Remarquable astuce de mise en scène, la présence de miroirs amène un surcroît de confusion tout en aidant à la compréhension et en apportant parfois une dimension onirique. Dans ce jeu de miroirs, les êtres se reflètent, disparaissent, se dédoublent, le présent et le passé se confondent. On n’est déstabilisé, mais jamais perdu… Il faut également saluer l’idée de la costumière d’avoir su jouer essentiellement avec trois couleurs : le blanc et, surtout, le rouge et le noir, qui symbolisent la mort et l’enfer.
Entre Henri et son double, à la fois Méphisto et Jiminy Cricket, s’installe une relation faite d’affrontements, d’esquives, d’attirance et de répulsion. Leurs conversations – souvent carrément métaphysiques – abordent des thèmes essentiels de l’existence comme Dieu, le Diable, la peur de la mort, ce qu’il y a après. Mais il y a aussi le bilan d’une vie. L’épouse, la fille, les femmes et le travail, le travail, le travail…
Evidemment pour interpréter un jeu aussi subtil, aussi retors, il faut de sacrés comédiens, des comédiens qui sachent osciller entre réalité et rêve, qui sachent rendre concret le fil de leurs réflexions. Ils ne sont que cinq, mais ils sont tous admirables. Comme il doit être agréable de donner la réplique à deux acteurs comme Claude Rich et Nicolas Vaude. Si plus de trente ans les séparent, ils sont de la même veine. On s’apparente assez facilement du personnage de Claude Rich car on comprend sa hantise de vieillir, son angoisse devant la menace de cette épée de Damoclès qu’est la maladie d’Alzheimer, de même que l’on se projette nous aussi à l’heure du bilan de notre vie. S’est-on toujours bien comporté ? A-t-on été ou non un bon mari, un bon père. N’a-t-on pas trop tardé à dire aux gens qu’on les aimait ?... Comme d’habitude, le jeu de Claude Rich est, sans jeu de mot, d’une richesse incommensurable. Quelle finesse de jeu ! Sa voix est une douce musique qui sait faire passer tous les sentiments, tous les états d’âme. Et son œil ! Toujours éclairé d’une lueur de malice.

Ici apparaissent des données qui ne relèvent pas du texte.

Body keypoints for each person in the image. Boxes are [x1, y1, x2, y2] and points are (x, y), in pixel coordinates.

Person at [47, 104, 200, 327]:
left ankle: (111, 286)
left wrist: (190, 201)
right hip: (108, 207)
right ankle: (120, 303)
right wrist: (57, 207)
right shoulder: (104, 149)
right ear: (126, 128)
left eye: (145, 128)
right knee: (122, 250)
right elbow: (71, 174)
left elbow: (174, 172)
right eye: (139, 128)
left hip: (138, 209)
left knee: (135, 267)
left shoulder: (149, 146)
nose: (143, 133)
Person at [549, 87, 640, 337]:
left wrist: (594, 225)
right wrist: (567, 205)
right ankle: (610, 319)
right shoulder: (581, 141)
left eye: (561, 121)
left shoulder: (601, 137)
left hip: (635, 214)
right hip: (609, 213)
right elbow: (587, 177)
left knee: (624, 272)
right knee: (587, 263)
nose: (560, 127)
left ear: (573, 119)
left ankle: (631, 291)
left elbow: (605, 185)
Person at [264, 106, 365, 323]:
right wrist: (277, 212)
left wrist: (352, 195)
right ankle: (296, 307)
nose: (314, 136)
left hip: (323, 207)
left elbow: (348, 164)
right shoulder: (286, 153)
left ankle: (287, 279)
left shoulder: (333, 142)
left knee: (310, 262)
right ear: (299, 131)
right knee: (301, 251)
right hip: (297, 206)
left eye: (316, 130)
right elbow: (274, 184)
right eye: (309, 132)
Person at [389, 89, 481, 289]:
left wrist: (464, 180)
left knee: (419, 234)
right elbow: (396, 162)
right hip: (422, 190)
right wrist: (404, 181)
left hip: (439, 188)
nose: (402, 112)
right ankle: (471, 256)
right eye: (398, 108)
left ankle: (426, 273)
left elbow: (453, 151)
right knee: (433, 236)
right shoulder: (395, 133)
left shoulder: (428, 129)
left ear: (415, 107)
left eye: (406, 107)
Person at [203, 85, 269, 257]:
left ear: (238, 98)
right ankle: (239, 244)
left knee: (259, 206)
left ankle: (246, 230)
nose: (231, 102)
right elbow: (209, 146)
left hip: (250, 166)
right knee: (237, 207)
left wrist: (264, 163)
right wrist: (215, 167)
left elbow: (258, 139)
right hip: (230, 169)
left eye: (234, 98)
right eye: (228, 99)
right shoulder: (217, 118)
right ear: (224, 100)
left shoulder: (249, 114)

Quant à Nicolas Vaude, une fois de plus, il est époustouflant. Ce rôle est fait pour lui. Il y est comme un poison dans une fiole. Elfe obscur et virevoltant, manipulateur démoniaque, négociateur cynique, il est réellement… diabolique.
Au côté de ces deux seigneurs de la scène, on ne peut que louer la performance de leurs trois complices, Jean-Claude Bouillon en tête. A eux trois, ils jouent plusieurs personnages et ils y apportent une générosité telle qu’on frise la performance.
Très honnêtement, L’Intrus est une pièce d’une grande intelligence, jamais chiante et prétentieuse. On y rit énormément. Et on s’y intéresse d’autant plus qu’elle aborde des thèmes éternels qui nous concernent bigrement. Un véritable enchantement.